ウサギのぴょん子恋物語
あたしは恋するメスウサギでぴょん!


あたし、ウサギのぴょん子♪ ちょっぴりドジでキュートな白ウサギよ♪
え?ウサギに“ぴょん子”なんてベタベタすぎ? まだ「かえるのぴょん子」の方がまし?
うふふ、そーゆーコトいうとあなたのお庭に穴掘っちゃうゾ☆

あらっ……あれにみえるは……イ、イヌ夫!?イヌ夫だわ!!
え、イヌ夫って誰かって?
ヤダァっ!そんなコト……聞かないでよぉっ♪
……どーしてもっていうんなら、教えたげてもいいけど……
んもう、しょーがないなぁ♪
えへへっ、あ・の・ね……
イヌ夫はぁ……あたしのぉ……好きな人、もとい好きな犬なのっ♪
きゃっ☆いやぁ〜ん、ぴょん子はずかしぃ〜ん♪
……もっとも、あたしの片想いなんだけど……くすん……
「ぴょん子、ぴょん子じゃないか!」
「あ……」
きゃあ!!どうしよう!イヌ夫に声かけられちゃった!!
小さなくりっとした茶色の目、長くて黒い耳、常に水気を帯びている黒光りした鼻……
ああン……胸が高鳴り始めたわ……ウサギの心拍数は元々多いけど、
もっともっと多くなっちゃったみたい……
イヌ夫……あなたにはこの心臓の音、聞こえる?
ねえ、舌出して体温調節してないで答えて!!
「ぴょん子、ちょうどよかった。君に渡したい物があるんだ」
「!!イヌ夫!? い、今なんて……?」
「だから、君に渡したい物があるんだ」

ドッキ〜〜〜ン!!

あたしの胸はひときわ大きく高鳴った。
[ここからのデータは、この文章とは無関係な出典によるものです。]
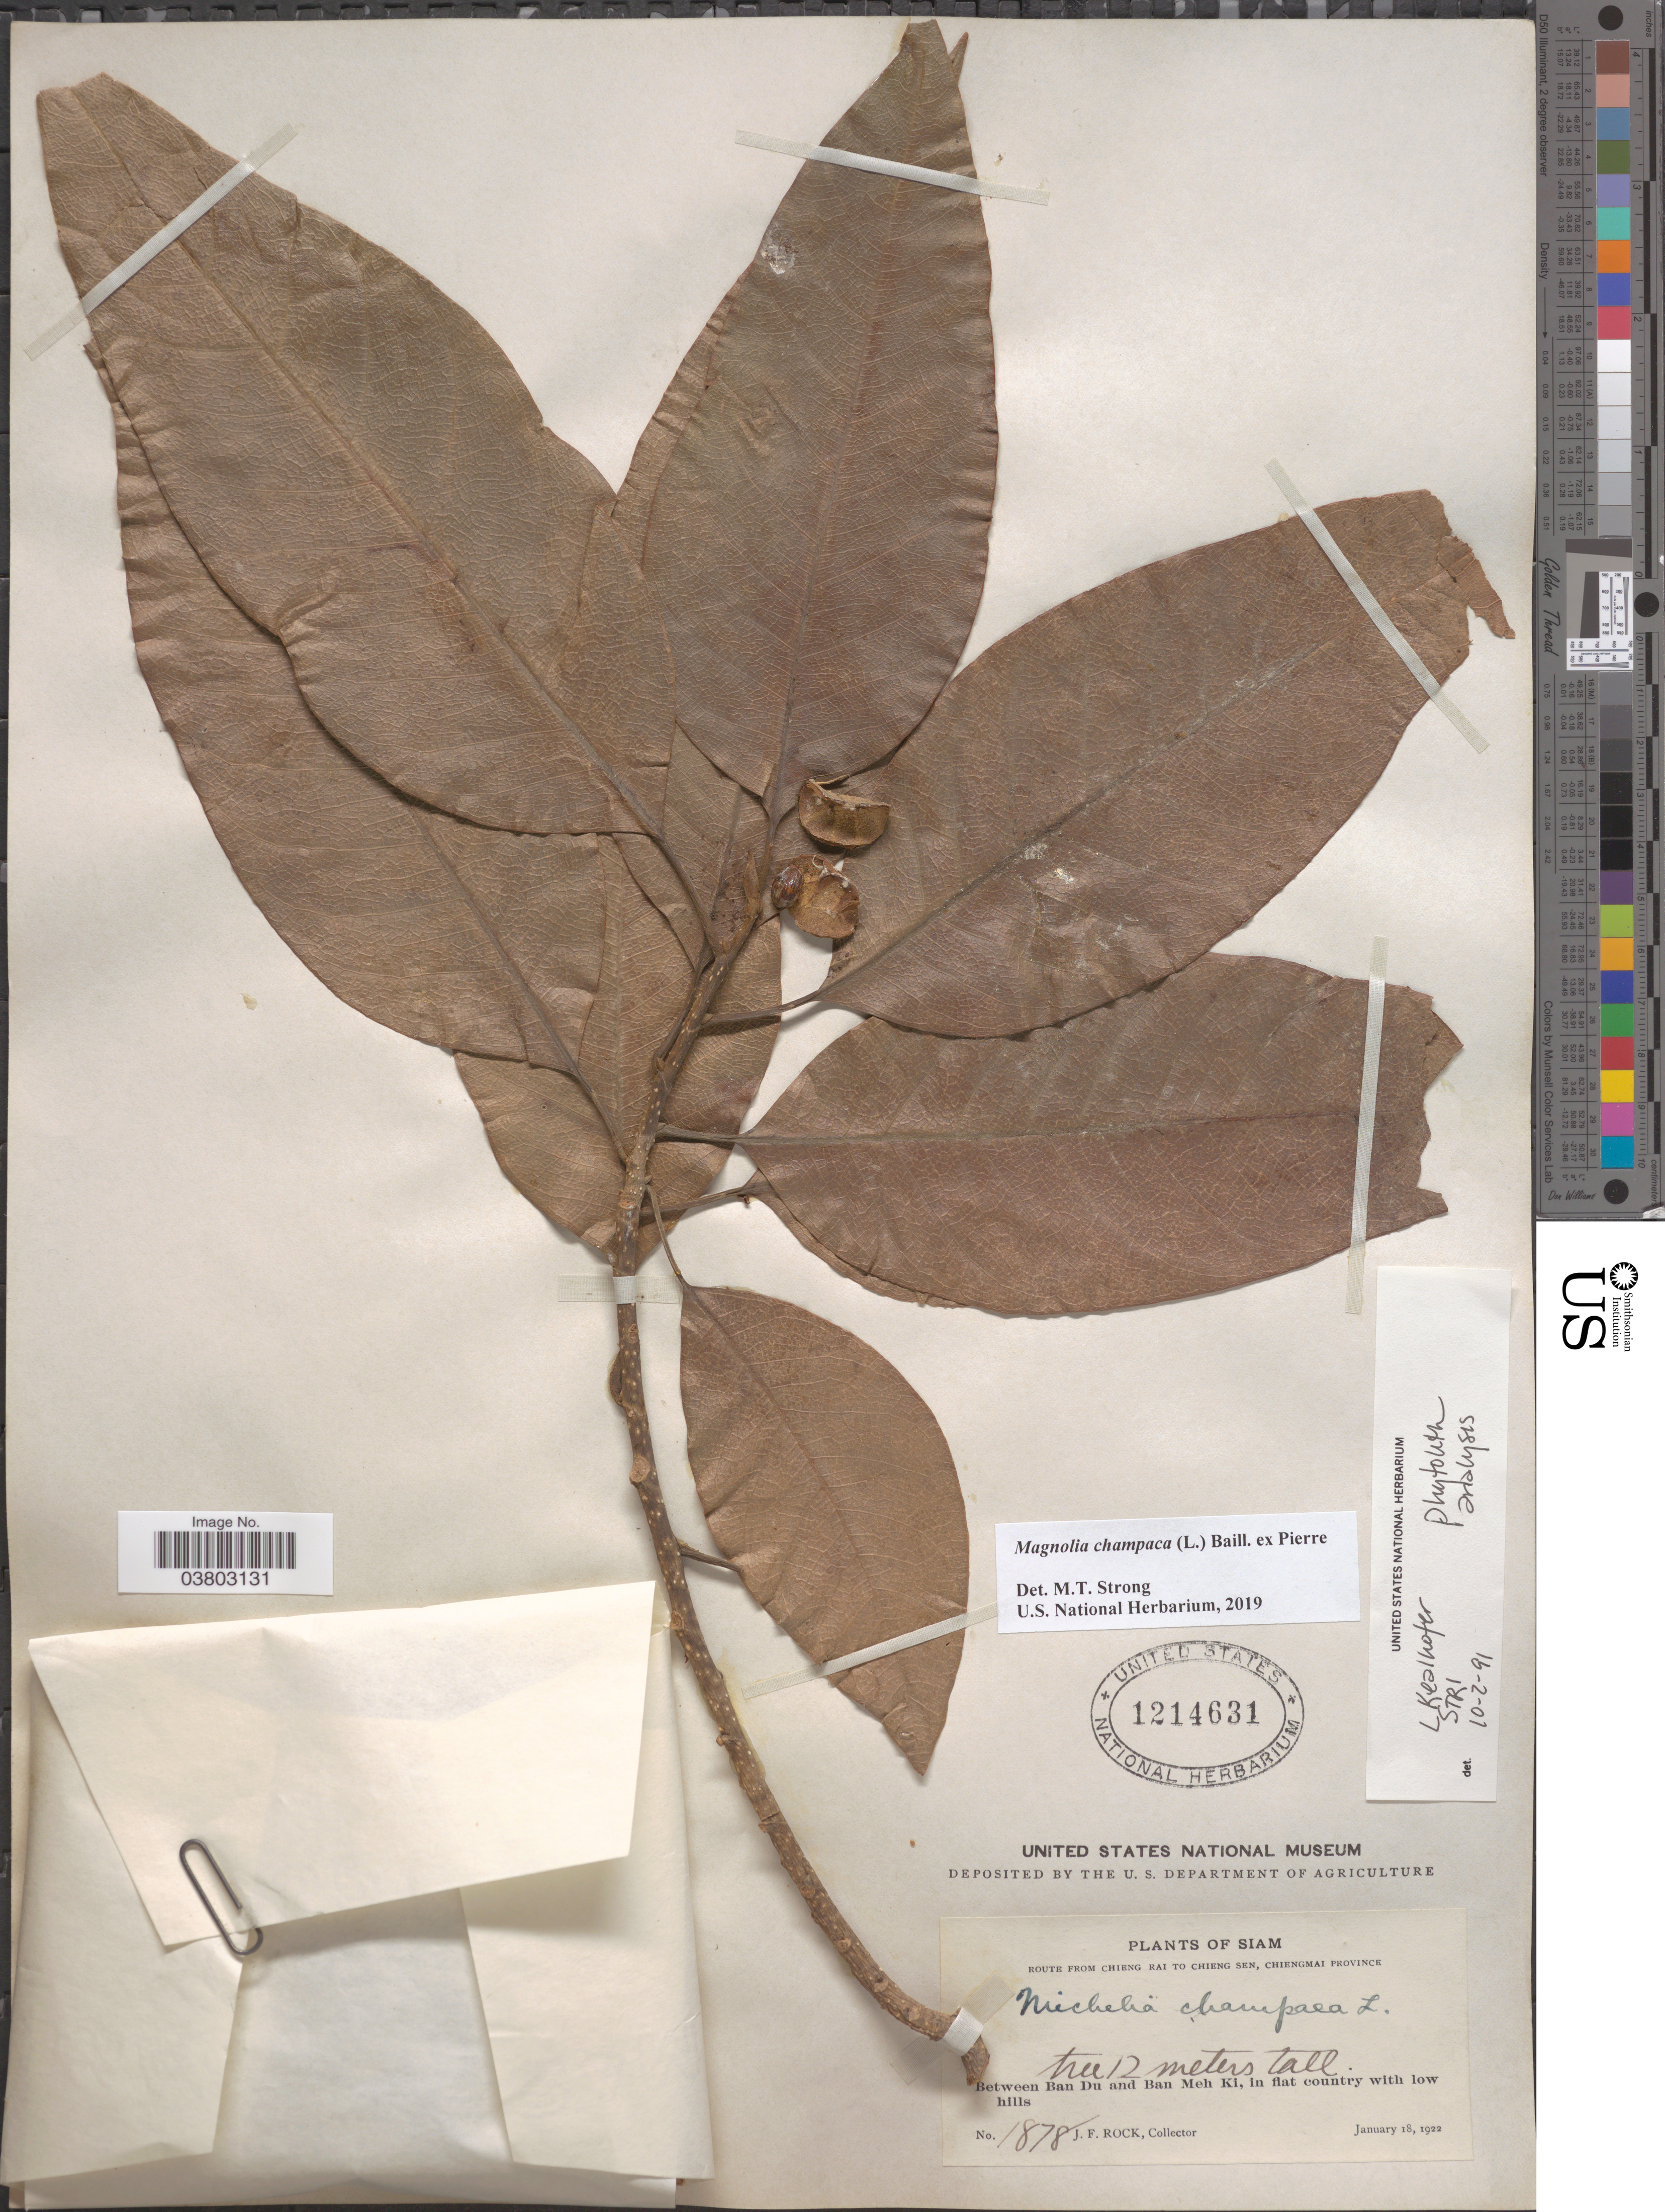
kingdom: Plantae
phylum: Tracheophyta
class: Magnoliopsida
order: Magnoliales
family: Magnoliaceae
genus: Magnolia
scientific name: Magnolia champaca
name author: (L.) Baill. ex Pierre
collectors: J. Rock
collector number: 1878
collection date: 1922-01-18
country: Thailand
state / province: Chiang Mai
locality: Siam. Route from Chieng Rai to Chieng Sen, Chiengmai Province. Between Ban Du and Ban Meh Ki, in flat country with low hills.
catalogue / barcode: US 1214631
渡したい物って……何、何なの!?
……ラブレター? やだ、何考えてるのあたしったら! 期待しすぎよ!
両想いなわけ……ないじゃない……
でも期待しちゃうの……だって……メスだもん♪
八百屋でひと山100円で売ってたニンジン? 真っ赤に充血したあたしの目のための目薬?
ああっ……それとも……イヌ夫の大切な……ファーストキッス?
きゃーーーーーっ!!
そ、そりゃああたしも初めてだけど……で、でもちょっと心の準備がぁ……
だめよイヌ夫、あたしまだ……ううん……いいわ、イヌ夫なら……♪
さあ、このプリティーな前歯が二本出たあたしの口にぶちゅーっと……
や・さ・し・く・し・て・ね……

「はい、これ。こないだ借りたハンカチ。ありがとう」

え……?

イヌ夫の手にはニンジン模様のあたしのハンカチが……
が、がぁぁぁぁーーーーーーーんっ!!!!
そんなっ……こんなありきたりのオチなんていやあああっ!!
つまらなさすぎるわ!!最低ぇーーーーっ!!
「あっ!ぴょん子!?どうしたんだい!?」
イヌ夫の声はあたしのロングイヤーには届かなかった。